Opinion: When Patients Become Statistics, Something Has Gone Wrong
One of the lessons I learned in politics is that systems rarely fail because of bad people. They fail because of bad structures. Put the wrong incentives in place, divide responsibility into narrow silos, and even the most dedicated professionals will end up serving the system rather than the individual.
Unfortunately, modern healthcare is beginning to look uncomfortably familiar.
Over recent months, I’ve been examining the way treatment decisions are made for conditions such as atrial fibrillation. What I found was a system increasingly driven by population level algorithms, where individual patients risk being reduced to statistical categories. The most striking example is the CHA₂DS₂ VASc score — a tool now used internationally to determine whether someone should be placed on lifelong anticoagulant medication.
On the surface, it appears sensible: a simple checklist that assigns points for age and certain medical conditions. But the more closely I looked at it, the more uneasy I became. The score treats all patients of a given age as identical, regardless of their fitness, metabolic health, lifestyle, or biological variation. A healthy, active 65 year old is given the same risk weighting as someone with multiple chronic conditions. This may be convenient for large scale modelling, but it is a poor substitute for personalised care.

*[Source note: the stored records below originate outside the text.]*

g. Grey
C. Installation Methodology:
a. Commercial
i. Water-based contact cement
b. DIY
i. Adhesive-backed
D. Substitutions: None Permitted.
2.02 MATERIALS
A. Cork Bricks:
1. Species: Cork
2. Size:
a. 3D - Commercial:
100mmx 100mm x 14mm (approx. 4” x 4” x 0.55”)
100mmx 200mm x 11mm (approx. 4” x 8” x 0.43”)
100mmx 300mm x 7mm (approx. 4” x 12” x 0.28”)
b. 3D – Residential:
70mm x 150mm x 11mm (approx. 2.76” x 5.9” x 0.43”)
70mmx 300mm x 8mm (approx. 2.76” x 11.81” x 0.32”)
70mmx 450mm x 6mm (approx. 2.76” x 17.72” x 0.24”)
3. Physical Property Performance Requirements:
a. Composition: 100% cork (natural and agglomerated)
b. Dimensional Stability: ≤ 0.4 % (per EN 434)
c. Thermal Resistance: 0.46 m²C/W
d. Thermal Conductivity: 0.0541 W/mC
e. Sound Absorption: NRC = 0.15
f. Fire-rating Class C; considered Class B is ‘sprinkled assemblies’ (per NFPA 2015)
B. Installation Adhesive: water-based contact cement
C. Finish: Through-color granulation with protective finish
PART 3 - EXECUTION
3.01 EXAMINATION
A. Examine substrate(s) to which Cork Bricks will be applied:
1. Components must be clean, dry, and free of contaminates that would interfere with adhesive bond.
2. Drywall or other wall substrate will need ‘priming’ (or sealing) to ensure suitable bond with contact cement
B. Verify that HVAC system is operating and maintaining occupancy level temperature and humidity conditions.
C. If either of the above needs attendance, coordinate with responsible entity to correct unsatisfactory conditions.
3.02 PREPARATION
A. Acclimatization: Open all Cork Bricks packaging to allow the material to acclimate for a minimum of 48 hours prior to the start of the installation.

What troubled me most was not the score itself, but the structural incentives surrounding it. Once a tool like this is embedded in clinical guidelines, it becomes the gateway to treatment pathways that are difficult to question. Clinicians are judged on compliance whilst pharmaceutical companies benefit from the expansion of “at risk” categories. And the patient — the person who must live with the consequences — becomes the least influential voice in the process.
This is not a criticism of individual doctors. They work under immense pressure and within systems they did not design. But the system they operate in has drifted into the same siloed thinking that plagues government. Cardiology focuses on stroke prevention. Primary care focuses on guideline adherence. Each part optimises its own metric, yet no one is accountable for the whole patient.

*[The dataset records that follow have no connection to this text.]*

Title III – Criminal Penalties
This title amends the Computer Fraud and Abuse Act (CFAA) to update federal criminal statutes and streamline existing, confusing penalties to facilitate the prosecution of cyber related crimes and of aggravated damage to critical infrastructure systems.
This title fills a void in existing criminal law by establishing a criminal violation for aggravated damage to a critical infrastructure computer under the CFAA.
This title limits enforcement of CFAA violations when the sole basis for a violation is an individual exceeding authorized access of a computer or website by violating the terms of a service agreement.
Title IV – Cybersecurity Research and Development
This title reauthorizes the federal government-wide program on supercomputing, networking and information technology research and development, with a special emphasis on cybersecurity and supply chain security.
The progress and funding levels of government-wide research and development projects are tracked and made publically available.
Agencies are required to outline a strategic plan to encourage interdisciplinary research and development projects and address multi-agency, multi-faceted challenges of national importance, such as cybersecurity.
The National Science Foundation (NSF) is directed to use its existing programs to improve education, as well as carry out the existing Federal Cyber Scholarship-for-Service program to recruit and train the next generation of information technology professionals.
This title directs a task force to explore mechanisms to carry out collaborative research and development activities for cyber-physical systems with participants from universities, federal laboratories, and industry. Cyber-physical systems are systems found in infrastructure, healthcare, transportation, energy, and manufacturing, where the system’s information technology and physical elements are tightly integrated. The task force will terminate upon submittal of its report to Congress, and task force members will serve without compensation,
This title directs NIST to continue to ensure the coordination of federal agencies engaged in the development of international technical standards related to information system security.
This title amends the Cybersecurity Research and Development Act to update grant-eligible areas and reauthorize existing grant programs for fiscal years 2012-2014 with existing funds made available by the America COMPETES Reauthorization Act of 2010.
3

Nowhere is this more evident than in the treatment of side effects. Preventing a stroke is, of course, a vital goal. But preventing one life threatening condition by causing another is not an ethically neutral trade off. Too often, side effects are treated as unfortunate but acceptable collateral damage — a cost absorbed by the patient, not by the system that prescribed the medication.

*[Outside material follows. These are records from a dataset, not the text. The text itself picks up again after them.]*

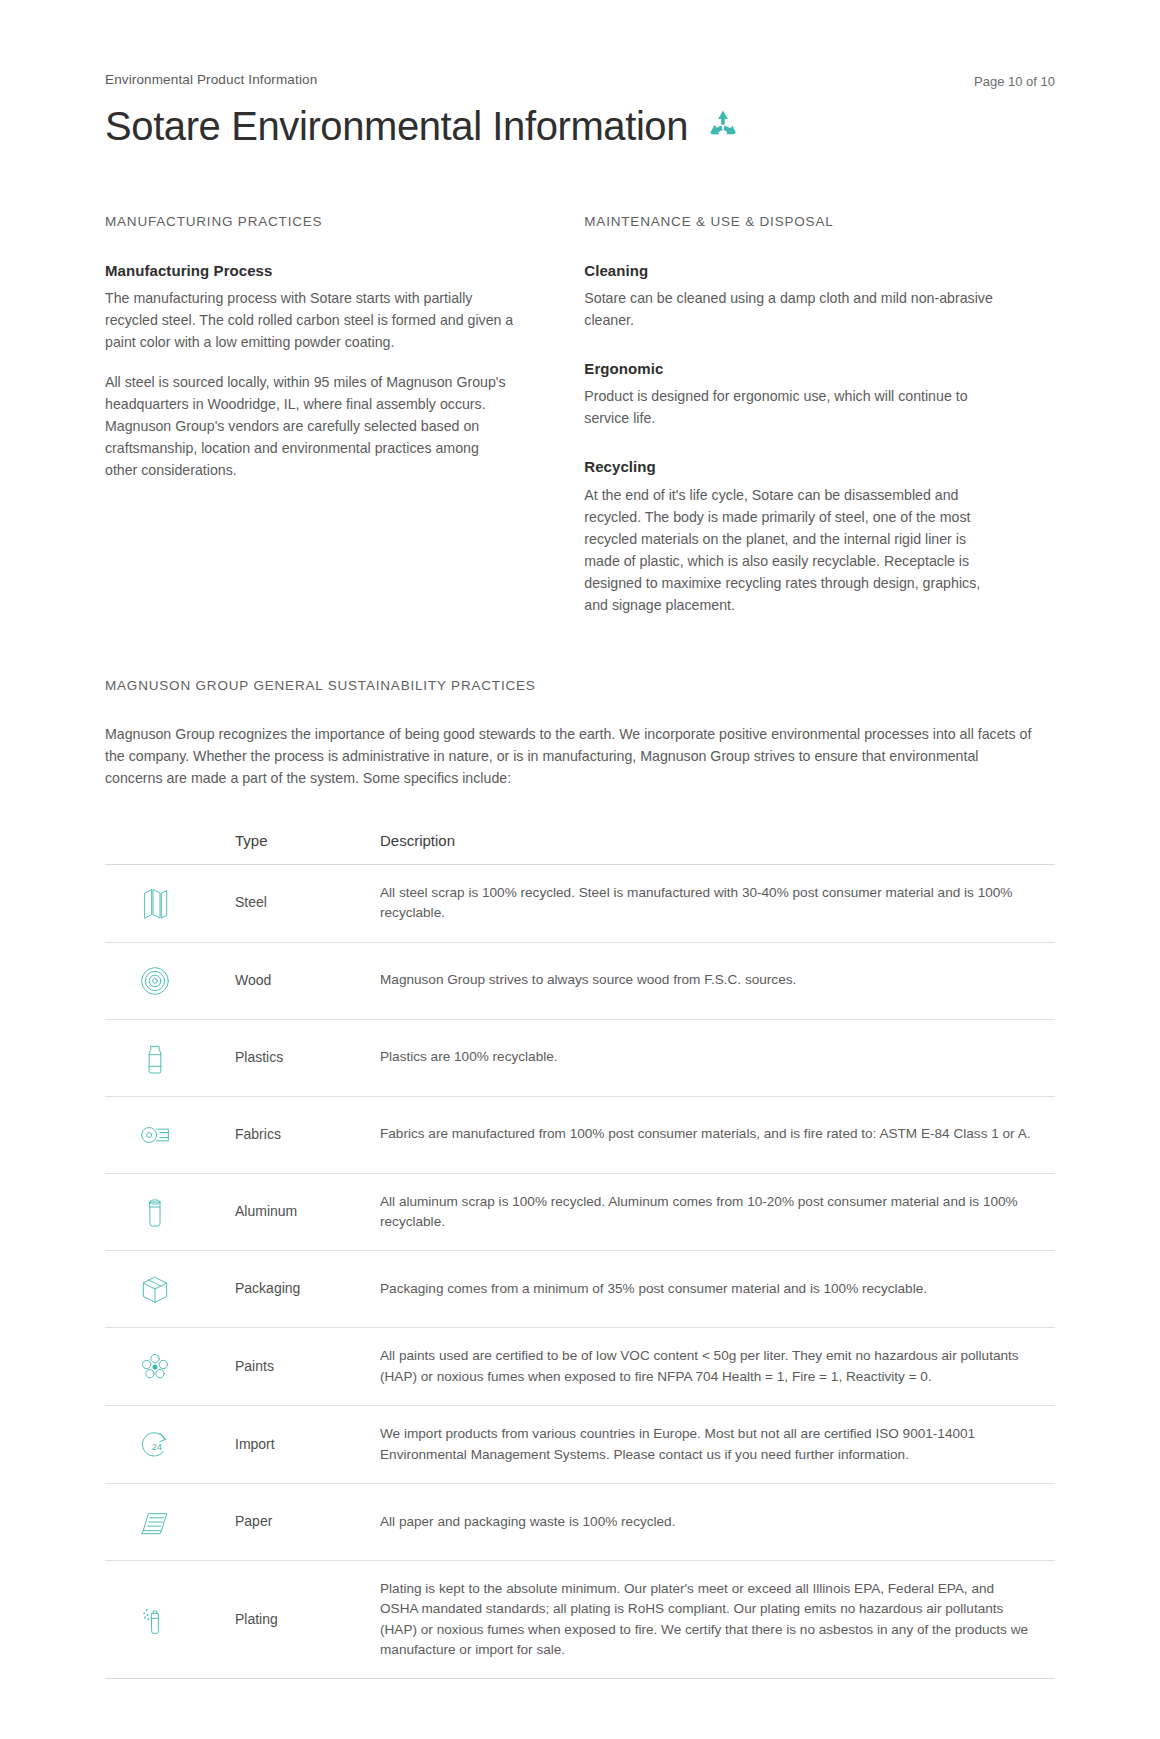Page 10 of 10
Environmental Product Information
Sotare Environmental Information
Manufacturing Practices
Manufacturing Process
The manufacturing process with Sotare starts with partially recycled steel. The cold rolled carbon steel is formed and given a paint color with a low emitting powder coating.
All steel is sourced locally, within 95 miles of Magnuson Group's headquarters in Woodridge, IL, where final assembly occurs. Magnuson Group's vendors are carefully selected based on craftsmanship, location and environmental practices among other considerations.
Maintenance & Use & Disposal
Cleaning
Sotare can be cleaned using a damp cloth and mild non-abrasive cleaner.
Ergonomic
Product is designed for ergonomic use, which will continue to service life.
Recycling
At the end of it's life cycle, Sotare can be disassembled and recycled. The body is made primarily of steel, one of the most recycled materials on the planet, and the internal rigid liner is made of plastic, which is also easily recyclable. Receptacle is designed to maximixe recycling rates through design, graphics, and signage placement.
Magnuson Group General Sustainability Practices
Magnuson Group recognizes the importance of being good stewards to the earth. We incorporate positive environmental processes into all facets of the company. Whether the process is administrative in nature, or is in manufacturing, Magnuson Group strives to ensure that environmental concerns are made a part of the system. Some specifics include:
| | Type | Description |
| --- | --- | --- |
| | Steel | All steel scrap is 100% recycled. Steel is manufactured with 30-40% post consumer material and is 100% recyclable. |
| | Wood | Magnuson Group strives to always source wood from F.S.C. sources. |
| | Plastics | Plastics are 100% recyclable. |
| | Fabrics | Fabrics are manufactured from 100% post consumer materials, and is fire rated to: ASTM E-84 Class 1 or A. |
| | Aluminum | All aluminum scrap is 100% recycled. Aluminum comes from 10-20% post consumer material and is 100% recyclable. |
| | Packaging | Packaging comes from a minimum of 35% post consumer material and is 100% recyclable. |
| | Paints | All paints used are certified to be of low VOC content < 50g per liter. They emit no hazardous air pollutants (HAP) or noxious fumes when exposed to fire NFPA 704 Health = 1, Fire = 1, Reactivity = 0. |
| 24 | Import | We import products from various countries in Europe. Most but not all are certified ISO 9001-14001 Environmental Management Systems. Please contact us if you need further information. |
| | Paper | All paper and packaging waste is 100% recycled. |
| | Plating | Plating is kept to the absolute minimum. Our plater's meet or exceed all Illinois EPA, Federal EPA, and OSHA mandated standards; all plating is RoHS compliant. Our plating emits no hazardous air pollutants (HAP) or noxious fumes when exposed to fire. We certify that there is no asbestos in any of the products we manufacture or import for sale. |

When I raised concerns about this, I was struck by how quickly the conversation returned to the score. Not my individual physiology. Not my previous adverse reactions. Not my personal risk tolerance. Just the score. It was as if the algorithm had become the patient, and I had become the supporting data.
This is the heart of the problem. A system designed for efficiency has begun to mistake uniformity for safety. But safety is not achieved by treating everyone the same. It is achieved by treating each person as an individual. I am not rejecting medicine. I am rejecting the idea that a crude statistical tool should override personalised clinical judgement. I am asking for a healthcare system that sees patients as people, not probabilities.
Until that happens, I — and many others — will continue to question pathways that prioritise institutional metrics over lived experience. And we will continue to ask a simple, reasonable question: When did the system stop seeing the patient? Because if we don’t ask it now, we may not like the answer later.